Law professor Diana Donahoe turned to CNDLS to help her design and create an online legal writing textbook. She envisioned an immersive environment that would simulate the activities of a junior partner in a law firm. By interacting with legal texts through the application (dissecting their parts, restating their arguments, and reviewing their structures), students would develop their legal writing skills.

Ultimately, the CNDLS web development team and Donahoe produced an online textbook that covers all the materials a legal writing class utilizes. The interactive resources not only provide students with tools to improve their legal writing—including case studies, exercises, and streaming video testimonials from fellow law students and lawyers on effective research strategies—but also present faculty with new ways to teach it. The online textbook, known as "TeachingLaw," allows faculty to manage their entire class through the interface. Instructors may upload new content, tailored for their specific class, and in the near future, the program will allow faculty to create their own interactive content on the site, employing all the interactive features of the existing assignments. An 'assignment bank' is planned that will provide any faculty member using the site access to novel assignments 'published' on the site by other participating faculty. Faculty will also share a commentary area where the assignments can be discussed. For example, Donohoe uses real-life annotated legal briefs, revealed by a mouse-click in layers of "topic sentences," "roadmaps," or "consider omitting." This component, and the vast number of others, are all inter-linked for easy reference.

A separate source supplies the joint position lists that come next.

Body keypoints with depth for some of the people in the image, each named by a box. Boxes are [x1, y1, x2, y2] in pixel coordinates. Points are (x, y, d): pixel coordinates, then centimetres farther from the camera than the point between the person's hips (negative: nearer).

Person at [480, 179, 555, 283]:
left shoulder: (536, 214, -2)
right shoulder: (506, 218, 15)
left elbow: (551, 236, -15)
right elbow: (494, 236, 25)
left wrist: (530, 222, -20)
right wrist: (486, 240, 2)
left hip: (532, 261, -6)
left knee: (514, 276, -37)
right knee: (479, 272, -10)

The program also allows students to: upload their assignments and receive commented responses; automatically report of the results of their self-assessment exercises in individual and cumulative scores; take online quizzes to clarify their understanding of particular grammar rules.

"TeachingLaw" is in the final stages of development and has been piloted in Diana's writing law classes. Members of the CNDLS and Law Center staffs are holding sessions with the students to test the website's usability and refine it accordingly.